→ **EXERCISE DIRECTIONS**
Edit everything from the start of the rows down through the line containing "local contrast: highlights 59%, detail 145%", swapping "developed" for "processed" and leaving all else unchanged.

-- Start of PROVIDED MATERIAL --

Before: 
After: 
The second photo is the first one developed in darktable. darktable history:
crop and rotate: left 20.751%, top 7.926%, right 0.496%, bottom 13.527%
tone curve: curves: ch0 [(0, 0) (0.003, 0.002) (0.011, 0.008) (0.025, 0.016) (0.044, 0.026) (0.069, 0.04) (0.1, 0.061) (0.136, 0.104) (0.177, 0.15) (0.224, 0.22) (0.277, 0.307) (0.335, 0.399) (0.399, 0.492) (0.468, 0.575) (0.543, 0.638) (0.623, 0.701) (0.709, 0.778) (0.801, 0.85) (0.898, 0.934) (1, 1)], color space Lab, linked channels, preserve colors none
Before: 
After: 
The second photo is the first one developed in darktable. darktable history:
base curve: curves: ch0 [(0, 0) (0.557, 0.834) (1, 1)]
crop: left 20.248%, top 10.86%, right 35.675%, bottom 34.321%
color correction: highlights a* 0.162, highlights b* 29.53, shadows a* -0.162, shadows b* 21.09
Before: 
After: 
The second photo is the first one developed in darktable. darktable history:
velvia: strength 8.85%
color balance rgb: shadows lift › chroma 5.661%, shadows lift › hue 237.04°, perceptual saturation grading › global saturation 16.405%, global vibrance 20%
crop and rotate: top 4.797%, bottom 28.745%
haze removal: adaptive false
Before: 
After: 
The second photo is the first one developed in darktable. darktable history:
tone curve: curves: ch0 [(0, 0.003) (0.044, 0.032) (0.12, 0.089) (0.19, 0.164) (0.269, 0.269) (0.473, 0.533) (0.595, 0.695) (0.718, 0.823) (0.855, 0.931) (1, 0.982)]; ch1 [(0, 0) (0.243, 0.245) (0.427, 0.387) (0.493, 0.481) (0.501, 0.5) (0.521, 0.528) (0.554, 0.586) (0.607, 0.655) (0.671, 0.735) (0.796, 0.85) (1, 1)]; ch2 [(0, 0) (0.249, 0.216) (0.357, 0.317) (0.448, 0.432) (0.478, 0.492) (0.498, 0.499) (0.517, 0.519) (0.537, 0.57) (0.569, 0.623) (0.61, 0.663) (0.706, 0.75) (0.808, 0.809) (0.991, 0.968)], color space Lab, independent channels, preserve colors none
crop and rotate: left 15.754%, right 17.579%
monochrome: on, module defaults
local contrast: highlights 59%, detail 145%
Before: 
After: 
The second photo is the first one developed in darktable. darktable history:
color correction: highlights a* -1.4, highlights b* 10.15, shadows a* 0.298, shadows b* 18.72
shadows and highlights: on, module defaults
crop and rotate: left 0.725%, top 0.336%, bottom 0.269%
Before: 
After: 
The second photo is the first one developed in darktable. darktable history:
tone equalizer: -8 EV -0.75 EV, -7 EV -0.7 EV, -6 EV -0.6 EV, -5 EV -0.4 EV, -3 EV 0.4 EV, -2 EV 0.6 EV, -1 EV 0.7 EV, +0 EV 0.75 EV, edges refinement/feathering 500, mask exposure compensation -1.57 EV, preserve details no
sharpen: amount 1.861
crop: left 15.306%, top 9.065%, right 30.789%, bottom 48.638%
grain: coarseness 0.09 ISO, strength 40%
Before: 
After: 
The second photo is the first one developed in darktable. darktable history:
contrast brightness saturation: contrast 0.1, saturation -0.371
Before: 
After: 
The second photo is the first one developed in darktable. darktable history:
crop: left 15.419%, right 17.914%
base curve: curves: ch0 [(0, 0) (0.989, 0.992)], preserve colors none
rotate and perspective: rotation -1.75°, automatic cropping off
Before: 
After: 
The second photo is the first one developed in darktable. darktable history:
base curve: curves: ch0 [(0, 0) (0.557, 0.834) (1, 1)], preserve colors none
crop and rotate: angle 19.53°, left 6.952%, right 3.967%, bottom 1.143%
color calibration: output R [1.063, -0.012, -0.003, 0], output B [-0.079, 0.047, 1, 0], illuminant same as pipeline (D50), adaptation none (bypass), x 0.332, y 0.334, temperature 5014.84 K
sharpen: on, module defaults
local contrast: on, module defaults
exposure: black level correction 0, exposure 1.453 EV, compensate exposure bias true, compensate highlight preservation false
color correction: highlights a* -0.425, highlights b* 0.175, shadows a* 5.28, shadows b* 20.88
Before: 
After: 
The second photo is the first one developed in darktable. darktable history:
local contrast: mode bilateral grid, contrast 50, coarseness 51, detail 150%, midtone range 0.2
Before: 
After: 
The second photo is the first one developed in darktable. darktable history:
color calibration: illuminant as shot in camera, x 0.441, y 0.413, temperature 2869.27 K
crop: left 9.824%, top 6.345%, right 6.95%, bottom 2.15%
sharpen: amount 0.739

-- End of PROVIDED MATERIAL --

→ **ANSWER IN FULL**
Before: 
After: 
The second photo is the first one processed in darktable. darktable history:
crop and rotate: left 20.751%, top 7.926%, right 0.496%, bottom 13.527%
tone curve: curves: ch0 [(0, 0) (0.003, 0.002) (0.011, 0.008) (0.025, 0.016) (0.044, 0.026) (0.069, 0.04) (0.1, 0.061) (0.136, 0.104) (0.177, 0.15) (0.224, 0.22) (0.277, 0.307) (0.335, 0.399) (0.399, 0.492) (0.468, 0.575) (0.543, 0.638) (0.623, 0.701) (0.709, 0.778) (0.801, 0.85) (0.898, 0.934) (1, 1)], color space Lab, linked channels, preserve colors none
Before: 
After: 
The second photo is the first one processed in darktable. darktable history:
base curve: curves: ch0 [(0, 0) (0.557, 0.834) (1, 1)]
crop: left 20.248%, top 10.86%, right 35.675%, bottom 34.321%
color correction: highlights a* 0.162, highlights b* 29.53, shadows a* -0.162, shadows b* 21.09
Before: 
After: 
The second photo is the first one processed in darktable. darktable history:
velvia: strength 8.85%
color balance rgb: shadows lift › chroma 5.661%, shadows lift › hue 237.04°, perceptual saturation grading › global saturation 16.405%, global vibrance 20%
crop and rotate: top 4.797%, bottom 28.745%
haze removal: adaptive false
Before: 
After: 
The second photo is the first one processed in darktable. darktable history:
tone curve: curves: ch0 [(0, 0.003) (0.044, 0.032) (0.12, 0.089) (0.19, 0.164) (0.269, 0.269) (0.473, 0.533) (0.595, 0.695) (0.718, 0.823) (0.855, 0.931) (1, 0.982)]; ch1 [(0, 0) (0.243, 0.245) (0.427, 0.387) (0.493, 0.481) (0.501, 0.5) (0.521, 0.528) (0.554, 0.586) (0.607, 0.655) (0.671, 0.735) (0.796, 0.85) (1, 1)]; ch2 [(0, 0) (0.249, 0.216) (0.357, 0.317) (0.448, 0.432) (0.478, 0.492) (0.498, 0.499) (0.517, 0.519) (0.537, 0.57) (0.569, 0.623) (0.61, 0.663) (0.706, 0.75) (0.808, 0.809) (0.991, 0.968)], color space Lab, independent channels, preserve colors none
crop and rotate: left 15.754%, right 17.579%
monochrome: on, module defaults
local contrast: highlights 59%, detail 145%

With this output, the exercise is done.